### Datos de origen
______

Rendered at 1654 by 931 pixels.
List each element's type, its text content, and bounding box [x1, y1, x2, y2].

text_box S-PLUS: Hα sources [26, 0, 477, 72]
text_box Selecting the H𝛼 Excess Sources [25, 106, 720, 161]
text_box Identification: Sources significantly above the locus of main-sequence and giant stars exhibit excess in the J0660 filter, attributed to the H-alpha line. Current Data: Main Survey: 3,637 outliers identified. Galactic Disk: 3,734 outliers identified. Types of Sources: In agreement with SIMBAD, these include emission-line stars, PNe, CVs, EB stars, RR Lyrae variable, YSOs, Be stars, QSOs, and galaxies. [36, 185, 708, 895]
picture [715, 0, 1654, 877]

______

### Requisitos de la tarea
Convierte todas las filas de arriba en una lista numerada y omite las líneas en blanco.

### Solución del ejercicio
1. Rendered at 1654 by 931 pixels.
2. List each element's type, its text content, and bounding box [x1, y1, x2, y2].
3. text_box S-PLUS: Hα sources [26, 0, 477, 72]
4. text_box Selecting the H𝛼 Excess Sources [25, 106, 720, 161]
5. text_box Identification: Sources significantly above the locus of main-sequence and giant stars exhibit excess in the J0660 filter, attributed to the H-alpha line. Current Data: Main Survey: 3,637 outliers identified. Galactic Disk: 3,734 outliers identified. Types of Sources: In agreement with SIMBAD, these include emission-line stars, PNe, CVs, EB stars, RR Lyrae variable, YSOs, Be stars, QSOs, and galaxies. [36, 185, 708, 895]
6. picture [715, 0, 1654, 877]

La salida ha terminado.